练习 — 根据下面谈马叙诗歌的阅读文本,诗集的开篇之作是哪一首?

阅读文本 —

# # #

快退二线的时候马叙遇到了身体上的一个小麻烦,康复后他从一个愤怒的“倾斜者”转变为成熟、开阔、稳健的写作者,从前大口喝酒现在只喝白开水、画起了水墨画,俨然一个“晚期风格”的作家,这里借用一下哲学家阿多诺提出的名词,如贝多芬的后期作品,你会听到“逾矩”的乐曲,有点涩,不圆润,这与贝多芬受耳聋折磨、年龄衰老有关。马叙诗歌的转变则是词语与语速的控制,作品《针尖》的暴力美学依然存在,只不过被遮掩了,“仿佛被虫叮了一下/仿佛从来没有发生过”,后面一句否定了前一句,诗人对“一切从来没有发生过”对表示歉意,要愧疚的是诗人而不是这个世界。“冬来了,我独自在鄱阳湖边。/我就是随便在湖边走走——一如我对生活对平淡态度。”(《我就是在湖边随便走走》)看似“随便”,实则是一种语调:在漫不经心处抵达事物的高度,放弃对“给寂静取名字”的雄心,“今年一整年,我都想不起任何人”(《寂静》)。《我好像跟着落日走》同样是首语调控制叙事的好诗歌,不再靠词语取胜,舒缓又不安,不安又必然如此。现在我们来谈谈诗集开篇之作《在一匹斑马旁谈论大雪》。

一个寒冷的下午

在一匹斑马旁,谈论一场突来的大雪。

开头两行简简单单,却营造了气氛,“寒冷”、“突来的大雪”,而这都是因为一只斑马,人跟动物交谈。为什么不是人与人交谈?与动物交谈,人放弃了人的恶习,如傲慢、高谈阔论、自以为是,从而取得与动物同等的视角。斑马是马叙喜欢的动物,诗歌里经常出现的意象,他会反反复复地写,不厌其烦。

斑马站着,不动。

雪是它的白色部分,它的黑色部分

是一座庙宇,于大雪纷飞中

供人安静地祈祷。

# # #

记录信息 —
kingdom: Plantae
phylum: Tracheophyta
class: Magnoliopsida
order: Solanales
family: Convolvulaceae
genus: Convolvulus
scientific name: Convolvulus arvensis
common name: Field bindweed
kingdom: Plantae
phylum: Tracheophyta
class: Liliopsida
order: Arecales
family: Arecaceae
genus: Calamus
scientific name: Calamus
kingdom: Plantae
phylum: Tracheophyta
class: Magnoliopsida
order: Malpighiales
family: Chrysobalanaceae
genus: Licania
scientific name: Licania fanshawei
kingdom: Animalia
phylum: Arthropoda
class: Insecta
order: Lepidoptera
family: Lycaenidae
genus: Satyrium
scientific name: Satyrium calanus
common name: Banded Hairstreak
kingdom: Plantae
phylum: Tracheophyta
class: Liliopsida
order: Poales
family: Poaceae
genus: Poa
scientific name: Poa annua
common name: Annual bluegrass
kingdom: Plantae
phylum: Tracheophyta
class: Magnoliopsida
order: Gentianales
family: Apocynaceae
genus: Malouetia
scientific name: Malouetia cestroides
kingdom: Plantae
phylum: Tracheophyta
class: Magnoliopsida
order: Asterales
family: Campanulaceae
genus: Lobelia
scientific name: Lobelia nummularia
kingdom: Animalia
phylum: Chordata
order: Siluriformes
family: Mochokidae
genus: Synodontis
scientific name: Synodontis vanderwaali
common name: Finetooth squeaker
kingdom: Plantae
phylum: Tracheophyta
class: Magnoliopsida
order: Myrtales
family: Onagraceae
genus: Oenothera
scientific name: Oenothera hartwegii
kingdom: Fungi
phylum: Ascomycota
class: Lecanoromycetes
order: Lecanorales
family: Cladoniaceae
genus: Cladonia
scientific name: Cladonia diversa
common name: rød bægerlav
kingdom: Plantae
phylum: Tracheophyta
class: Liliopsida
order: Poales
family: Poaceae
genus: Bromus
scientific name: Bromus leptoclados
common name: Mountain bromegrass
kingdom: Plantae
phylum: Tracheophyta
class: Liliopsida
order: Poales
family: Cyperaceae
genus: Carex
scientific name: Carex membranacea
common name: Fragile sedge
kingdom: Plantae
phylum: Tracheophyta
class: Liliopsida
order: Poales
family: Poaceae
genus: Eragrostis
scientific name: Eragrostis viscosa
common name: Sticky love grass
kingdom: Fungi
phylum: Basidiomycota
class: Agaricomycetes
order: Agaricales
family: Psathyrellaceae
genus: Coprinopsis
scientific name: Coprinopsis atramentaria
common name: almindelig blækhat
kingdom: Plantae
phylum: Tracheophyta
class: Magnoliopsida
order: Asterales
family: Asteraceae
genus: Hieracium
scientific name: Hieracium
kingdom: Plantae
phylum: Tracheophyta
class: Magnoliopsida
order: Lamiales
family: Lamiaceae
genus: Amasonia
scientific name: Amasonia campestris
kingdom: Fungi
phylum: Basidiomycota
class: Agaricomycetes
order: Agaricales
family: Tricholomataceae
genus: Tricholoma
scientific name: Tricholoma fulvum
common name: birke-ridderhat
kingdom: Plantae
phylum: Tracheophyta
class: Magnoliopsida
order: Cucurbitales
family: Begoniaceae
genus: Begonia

# # #

参考答案 — 《在一匹斑马旁谈论大雪》。